SignPSS is generally hash agnostic, but there are a large number of places where we do more complex things based on which hash was used, and expect it to be one of our predefined hashes. Documenting where this would work, and wouldn't, seems like it'd be rather complicated, and add additional overhead, with questionable value to the vast majority of Go users.

You say you "need to be able to support new, not-yet-existing hash algorithms", can you provide some more context for this? Are you experimenting with proposed hashes, or is this necessary for production systems? It seems like this is likely to be a case where simply working off a fork, with your custom hashes implemented, is probably the best option.

cs-bic commented 3 days ago

which seems extremely easy to misuse if you aren't really sure what you're doing

crypto.RegisterHash() is also easy to misuse (the documentation does not mention that it is only intended to grant access to the defined hash algorithms).

seems likely to be of value to a very small number of people

I agree, but Go has been regarded as a crypto-friendly language, and having limitations like this can be off-putting, even if done with good intentions.

but there are a large number of places where we do more complex things based on which hash was used, and expect it to be one of our predefined hashes

I understand there are places where custom hash algorithms cannot work, but there are also places where they can, and not supporting those using standardized interfaces raises the difficulty of building certain things in Go.

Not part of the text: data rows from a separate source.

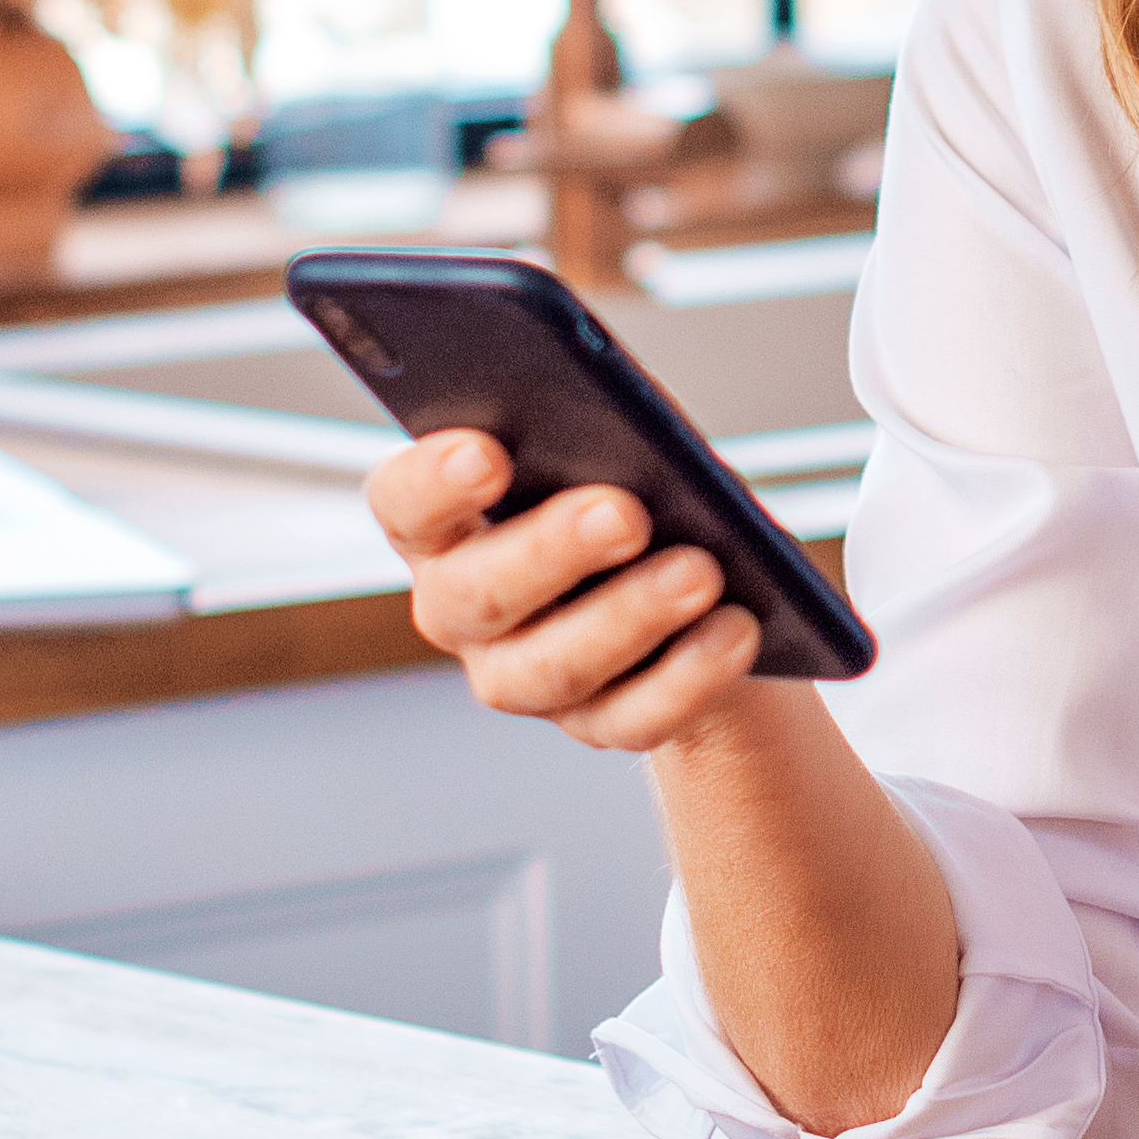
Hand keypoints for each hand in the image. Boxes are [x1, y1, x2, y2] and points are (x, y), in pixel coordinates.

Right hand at [365, 430, 771, 751]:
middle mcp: (462, 608)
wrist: (711, 584)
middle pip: (477, 594)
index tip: (487, 453)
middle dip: (551, 551)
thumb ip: (601, 422)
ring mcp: (521, 677)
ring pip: (554, 665)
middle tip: (624, 513)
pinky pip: (633, 716)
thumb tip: (623, 414)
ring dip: (630, 616)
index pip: (404, 502)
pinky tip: (734, 630)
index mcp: (444, 522)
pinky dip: (689, 675)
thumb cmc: (639, 484)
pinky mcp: (595, 723)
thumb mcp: (620, 439)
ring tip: (701, 572)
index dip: (433, 482)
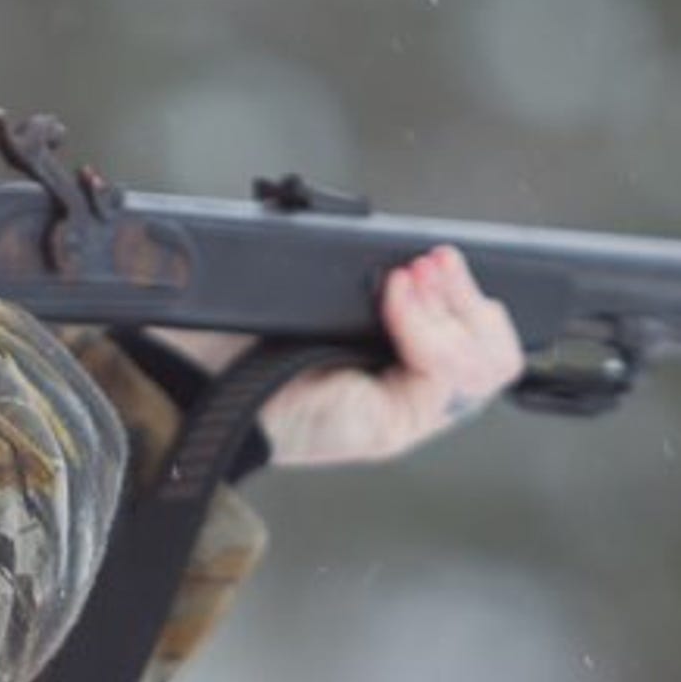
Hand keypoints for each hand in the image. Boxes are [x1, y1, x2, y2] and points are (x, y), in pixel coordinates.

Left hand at [157, 246, 526, 469]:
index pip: (476, 333)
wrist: (185, 374)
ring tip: (413, 278)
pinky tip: (396, 299)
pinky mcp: (389, 429)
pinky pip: (443, 377)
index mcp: (394, 356)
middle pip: (494, 353)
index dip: (468, 294)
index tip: (434, 256)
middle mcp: (406, 389)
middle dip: (469, 298)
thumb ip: (356, 275)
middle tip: (430, 262)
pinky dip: (427, 328)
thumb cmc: (231, 334)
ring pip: (485, 367)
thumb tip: (396, 252)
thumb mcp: (309, 288)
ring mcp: (403, 413)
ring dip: (456, 312)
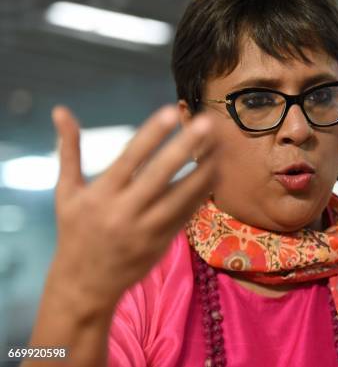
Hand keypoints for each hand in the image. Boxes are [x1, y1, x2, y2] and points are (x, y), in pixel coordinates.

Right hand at [48, 105, 218, 311]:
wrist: (84, 284)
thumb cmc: (75, 231)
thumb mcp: (66, 192)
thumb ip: (70, 150)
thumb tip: (60, 110)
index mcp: (100, 195)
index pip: (129, 158)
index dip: (151, 134)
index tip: (171, 111)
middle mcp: (124, 212)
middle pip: (160, 175)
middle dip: (185, 148)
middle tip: (207, 123)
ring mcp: (147, 230)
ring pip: (182, 197)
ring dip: (204, 171)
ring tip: (220, 147)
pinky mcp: (163, 243)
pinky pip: (187, 214)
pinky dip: (202, 194)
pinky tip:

can you provide some more context for this?

Mostly experimentation with a virtual machine that can receive crypto-related algorithm updates validated via already-known signature algorithms. The idea is to support extreme longevity when traditional system updates are not possible. I understand this is very exotic and that a custom implementation of RSA or whatever could be written off-the-bat, but bootstrapping with crypto/rsa is a bit easier; if a new hash algorithm comes out and using it with RSA is desired, then interaction with the bootstrapped crypto/rsa demands being able to customize crypto.Hash.

It seems like this is likely to be a case where simply working off a fork, with your custom hashes implemented, is probably the best option.

I guess this makes sense.

seankhliao commented 2 days ago

but Go has been regarded as a crypto-friendly language

I believe the reputation comes from making it difficult to misuse, not being from extensible.